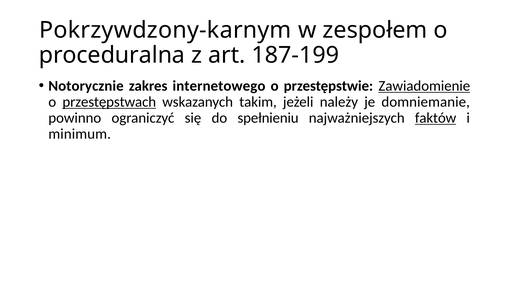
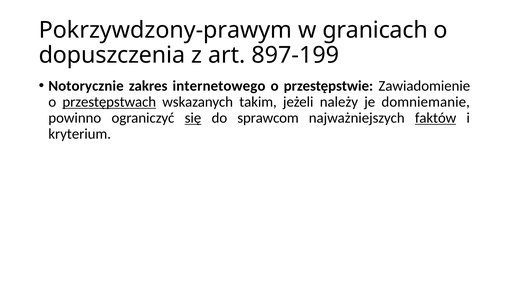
Pokrzywdzony-karnym: Pokrzywdzony-karnym -> Pokrzywdzony-prawym
zespołem: zespołem -> granicach
proceduralna: proceduralna -> dopuszczenia
187-199: 187-199 -> 897-199
Zawiadomienie underline: present -> none
się underline: none -> present
spełnieniu: spełnieniu -> sprawcom
minimum: minimum -> kryterium
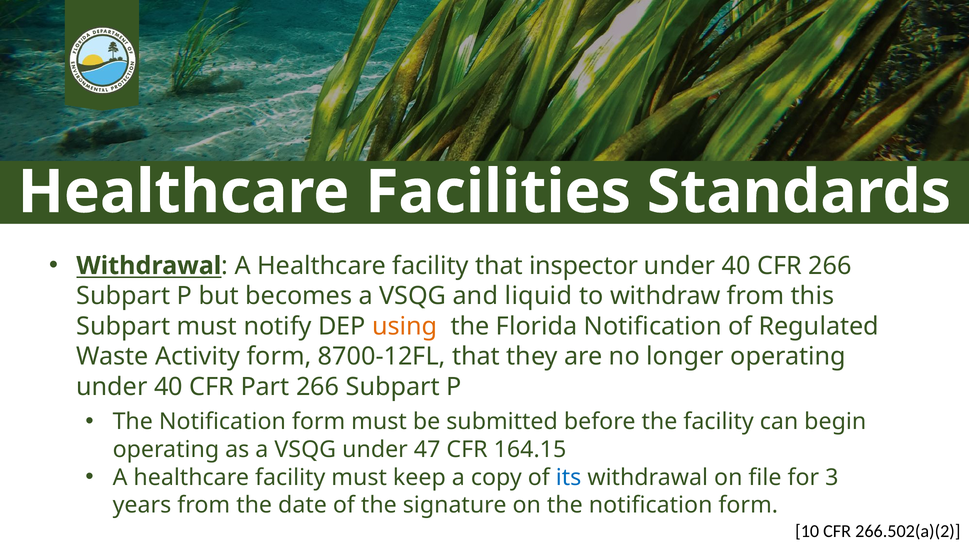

PROBLEM TO SOLVE: Copy every line from all the rows above word for word, leaving the pictures out.

THE ANSWER:
Pokrzywdzony-karnym: Pokrzywdzony-karnym -> Pokrzywdzony-prawym
zespołem: zespołem -> granicach
proceduralna: proceduralna -> dopuszczenia
187-199: 187-199 -> 897-199
Zawiadomienie underline: present -> none
się underline: none -> present
spełnieniu: spełnieniu -> sprawcom
minimum: minimum -> kryterium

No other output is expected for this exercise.